Dr. Lili Chan is Associate Professor of Medicine in the Division of Nephrology, Division of Data Driven Medicine, and Institute of Personalized Medicine at the Icahn School of Medicine at Mount Sinai located in New York City. She is board certified in Internal Medicine and Nephrology. She obtained her medical degree at Drexel University College of Medicine and completed a Masters of Clinical Research at Mount Sinai. Dr. Chan completed her internship and residency at Rutgers University Robert Wood Johnson Medical School and her fellowship at Icahn School of Medicine at Mount Sinai. Dr. Chan cares for patients with a variety of renal conditions ranging from acute kidney injury to end stage kidney disease.
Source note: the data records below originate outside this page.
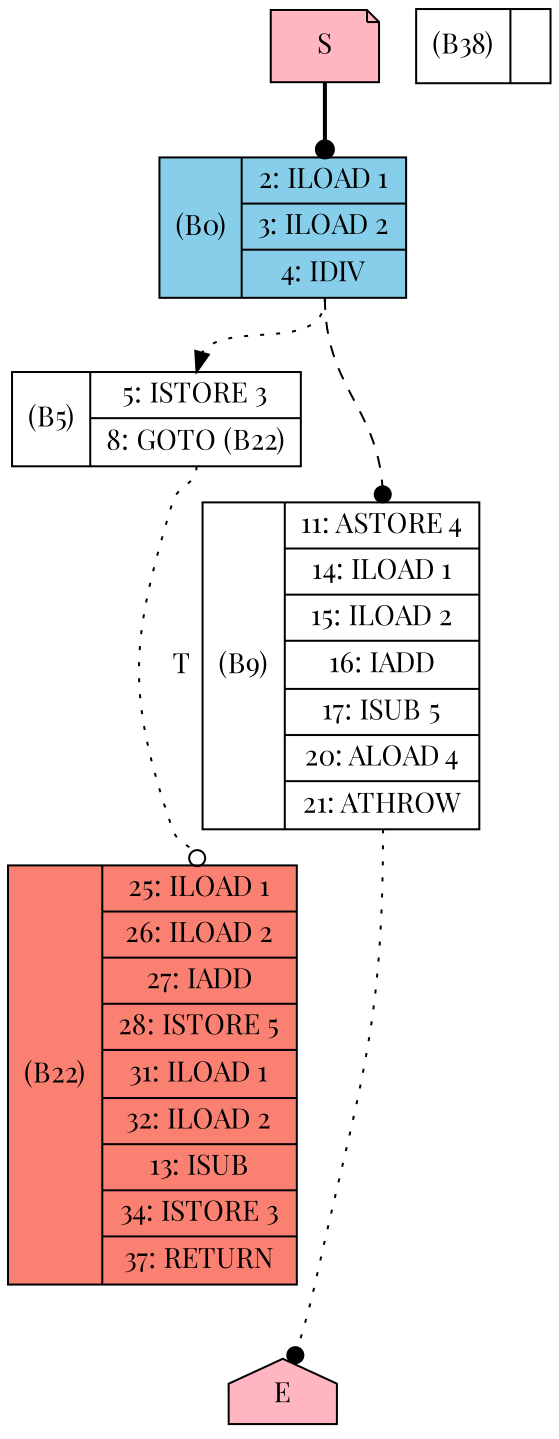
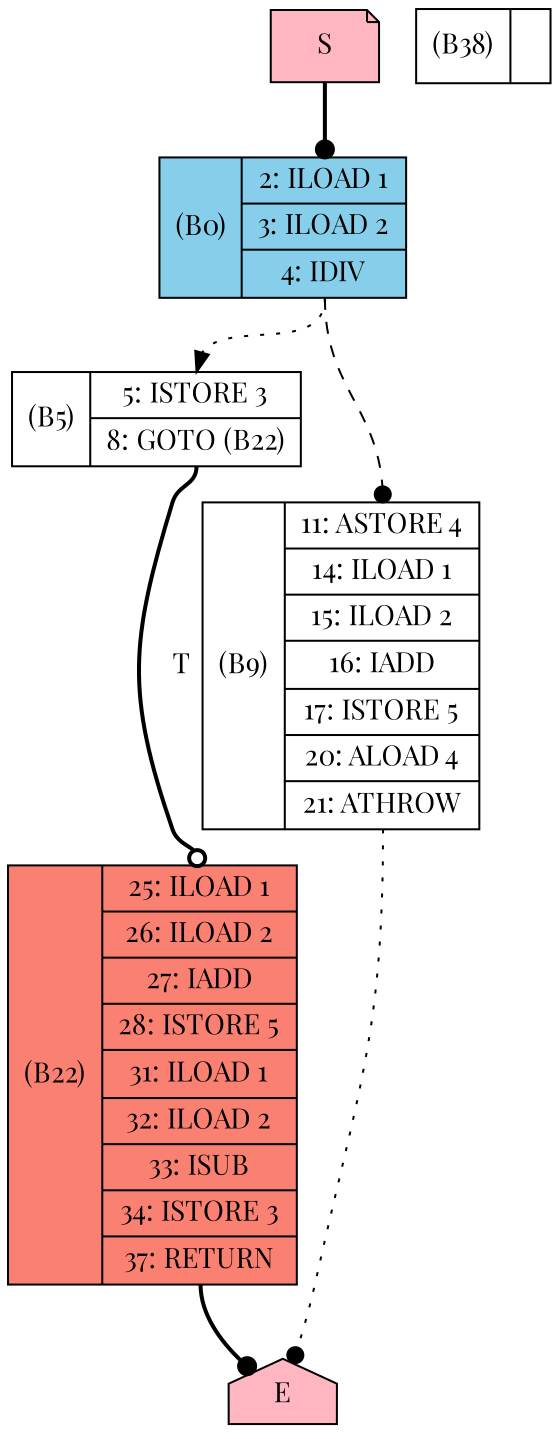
  digraph {
    fontname="Playfair Display"
    node [fillcolor=white fontname="Playfair Display" shape=record style=filled]
    edge [arrowhead=dot fontname="Playfair Display" headport=top style=dotted tailport=bottom]
    n1 [fillcolor=lightpink label=S shape=note]
    n2 [fillcolor=skyblue label="\(B0\) | { <top> 2: ILOAD 1 |3: ILOAD 2 | <bottom> 4: IDIV  }"]
    n3 [label="\(B5\) | { <top> 5: ISTORE 3 | <bottom> 8: GOTO (B22) }"]
-   n4 [label="\(B9\) | { <top> 11: ASTORE 4 |14: ILOAD 1 |15: ILOAD 2 |16: IADD  |17: ISUB 5 |20: ALOAD 4 | <bottom> 21: ATHROW  }"]
-   n5 [fillcolor=salmon label="\(B22\) | { <top> 25: ILOAD 1 |26: ILOAD 2 |27: IADD  |28: ISTORE 5 |31: ILOAD 1 |32: ILOAD 2 |13: ISUB  |34: ISTORE 3 | <bottom> 37: RETURN  }"]
+   n4 [label="\(B9\) | { <top> 11: ASTORE 4 |14: ILOAD 1 |15: ILOAD 2 |16: IADD  |17: ISTORE 5 |20: ALOAD 4 | <bottom> 21: ATHROW  }"]
+   n5 [fillcolor=salmon label="\(B22\) | { <top> 25: ILOAD 1 |26: ILOAD 2 |27: IADD  |28: ISTORE 5 |31: ILOAD 1 |32: ILOAD 2 |33: ISUB  |34: ISTORE 3 | <bottom> 37: RETURN  }"]
    n6 [fillcolor=lightpink label=E shape=house]
    n7 [label="\(B38\) | { <top>  }"]
    n1 -> n2 [style=bold]
    n2 -> n3 [arrowhead=normal]
    n2 -> n4 [style=dashed]
-   n3 -> n5 [arrowhead=odot label=T]
+   n3 -> n5 [arrowhead=odot label=T style=bold]
    n4 -> n6
+   n5 -> n6 [style=bold]
  }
In addition to patient care, she is an active member of the research community with a focus on examining and identifying methods, including the use of machine learning and natural language processing, to improve outcomes in patients requiring renal replacement therapy. She is involved with medical education, and is currently Associate Program Director of the Nephrology Fellowship at Mount Sinai.
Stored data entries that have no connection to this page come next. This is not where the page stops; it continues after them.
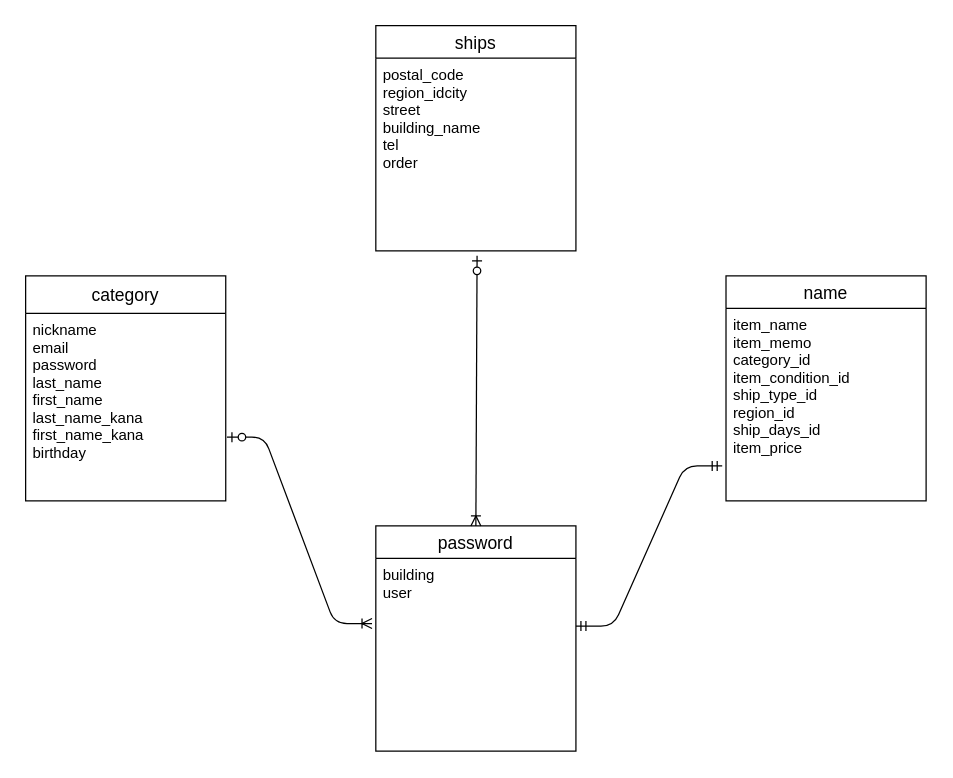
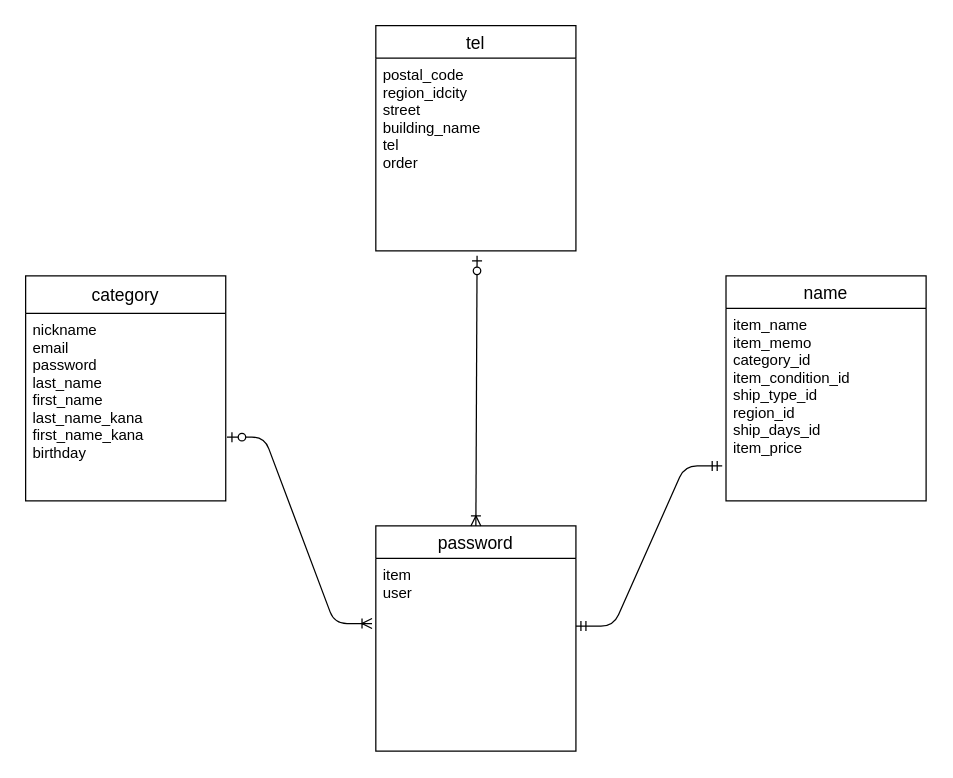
  <mxCell id="0" />
  <mxCell id="1" parent="0" />
  <mxCell id="2" value="category" style="swimlane;fontStyle=0;childLayout=stackLayout;horizontal=1;startSize=30;horizontalStack=0;resizeParent=1;resizeParentMax=0;resizeLast=0;collapsible=1;marginBottom=0;align=center;fontSize=14;" parent="1" vertex="1"><mxGeometry x="20" y="220" width="160" height="180" as="geometry" /></mxCell>
  <mxCell id="3" value="nickname&#10;email&#10;password&#10;last_name&#10;first_name&#10;last_name_kana&#10;first_name_kana&#10;birthday" style="text;strokeColor=none;fillColor=none;spacingLeft=4;spacingRight=4;overflow=hidden;rotatable=0;points=[[0,0.5],[1,0.5]];portConstraint=eastwest;fontSize=12;" parent="2" vertex="1"><mxGeometry y="30" width="160" height="150" as="geometry" /></mxCell>
  <mxCell id="4" value="name" style="swimlane;fontStyle=0;childLayout=stackLayout;horizontal=1;startSize=26;horizontalStack=0;resizeParent=1;resizeParentMax=0;resizeLast=0;collapsible=1;marginBottom=0;align=center;fontSize=14;" parent="1" vertex="1"><mxGeometry x="580" y="220" width="160" height="180" as="geometry" /></mxCell>
  <mxCell id="5" value="item_name&#10;item_memo&#10;category_id&#10;item_condition_id&#10;ship_type_id&#10;region_id&#10;ship_days_id&#10;item_price" style="text;strokeColor=none;fillColor=none;spacingLeft=4;spacingRight=4;overflow=hidden;rotatable=0;points=[[0,0.5],[1,0.5]];portConstraint=eastwest;fontSize=12;" parent="4" vertex="1"><mxGeometry y="26" width="160" height="154" as="geometry" /></mxCell>
  <mxCell id="6" value="password" style="swimlane;fontStyle=0;childLayout=stackLayout;horizontal=1;startSize=26;horizontalStack=0;resizeParent=1;resizeParentMax=0;resizeLast=0;collapsible=1;marginBottom=0;align=center;fontSize=14;" parent="1" vertex="1"><mxGeometry x="300" y="420" width="160" height="180" as="geometry" /></mxCell>
- <mxCell id="7" value="building&#10;user" style="text;strokeColor=none;fillColor=none;spacingLeft=4;spacingRight=4;overflow=hidden;rotatable=0;points=[[0,0.5],[1,0.5]];portConstraint=eastwest;fontSize=12;" parent="6" vertex="1"><mxGeometry y="26" width="160" height="154" as="geometry" /></mxCell>
- <mxCell id="8" value="ships" style="swimlane;fontStyle=0;childLayout=stackLayout;horizontal=1;startSize=26;horizontalStack=0;resizeParent=1;resizeParentMax=0;resizeLast=0;collapsible=1;marginBottom=0;align=center;fontSize=14;" parent="1" vertex="1"><mxGeometry x="300" y="20" width="160" height="180" as="geometry" /></mxCell>
+ <mxCell id="7" value="item&#10;user" style="text;strokeColor=none;fillColor=none;spacingLeft=4;spacingRight=4;overflow=hidden;rotatable=0;points=[[0,0.5],[1,0.5]];portConstraint=eastwest;fontSize=12;" parent="6" vertex="1"><mxGeometry y="26" width="160" height="154" as="geometry" /></mxCell>
+ <mxCell id="8" value="tel" style="swimlane;fontStyle=0;childLayout=stackLayout;horizontal=1;startSize=26;horizontalStack=0;resizeParent=1;resizeParentMax=0;resizeLast=0;collapsible=1;marginBottom=0;align=center;fontSize=14;" parent="1" vertex="1"><mxGeometry x="300" y="20" width="160" height="180" as="geometry" /></mxCell>
  <mxCell id="9" value="postal_code&#10;region_idcity&#10;street&#10;building_name&#10;tel&#10;order" style="text;strokeColor=none;fillColor=none;spacingLeft=4;spacingRight=4;overflow=hidden;rotatable=0;points=[[0,0.5],[1,0.5]];portConstraint=eastwest;fontSize=12;" parent="8" vertex="1"><mxGeometry y="26" width="160" height="154" as="geometry" /></mxCell>
  <mxCell id="10" value="" style="fontSize=12;html=1;endArrow=ERoneToMany;startArrow=ERzeroToOne;elbow=vertical;entryX=0.5;entryY=0;entryDx=0;entryDy=0;exitX=0.506;exitY=1.026;exitDx=0;exitDy=0;exitPerimeter=0;" parent="1" source="9" target="6" edge="1"><mxGeometry width="100" height="100" relative="1" as="geometry"><mxPoint x="380" y="250" as="sourcePoint" /><mxPoint x="380" y="400" as="targetPoint" /></mxGeometry></mxCell>
  <mxCell id="11" value="" style="edgeStyle=entityRelationEdgeStyle;fontSize=12;html=1;endArrow=ERmandOne;startArrow=ERmandOne;elbow=vertical;exitX=1;exitY=0.351;exitDx=0;exitDy=0;exitPerimeter=0;entryX=-0.019;entryY=0.818;entryDx=0;entryDy=0;entryPerimeter=0;" parent="1" source="7" target="5" edge="1"><mxGeometry width="100" height="100" relative="1" as="geometry"><mxPoint x="490" y="520" as="sourcePoint" /><mxPoint x="560" y="372" as="targetPoint" /></mxGeometry></mxCell>
  <mxCell id="12" style="edgeStyle=none;html=1;elbow=vertical;" parent="1" source="7" edge="1"><mxGeometry relative="1" as="geometry"><mxPoint x="300" y="523" as="targetPoint" /></mxGeometry></mxCell>
  <mxCell id="13" value="" style="edgeStyle=entityRelationEdgeStyle;fontSize=12;html=1;endArrow=ERoneToMany;startArrow=ERzeroToOne;elbow=vertical;entryX=-0.019;entryY=0.338;entryDx=0;entryDy=0;exitX=1.006;exitY=0.66;exitDx=0;exitDy=0;exitPerimeter=0;entryPerimeter=0;" parent="1" source="3" target="7" edge="1"><mxGeometry width="100" height="100" relative="1" as="geometry"><mxPoint x="192.08" y="279.95" as="sourcePoint" /><mxPoint x="310" y="143" as="targetPoint" /></mxGeometry></mxCell>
The Role of Electrocardiograms for Prediction of Left Ventricular Function and Intradialytic Hypotension in Patients on Hemodialysis
Lili Chan, MD, MSCR
Associate Professor of Medicine and Nephrology
Icahn School of Medicine at Mount Sinai
Electrocardiography (ECG) is ubiquitous, cheap, and simple to perform, and it provides an immediately accessible, non-invasive insight into cardiovascular reflexes and health. Cardiac disease is a leading cause of death in patients with end-stage kidney disease (ESKD) receiving maintenance hemodialysis (HD). ECGs could provide important insights into cardiac function, allowing for identification of cardiac disease in patients on HD. In this presentation, we will provide an overview of how ECGs can be used to identify left ventricular function and intradialytic hypotension in patients on HD.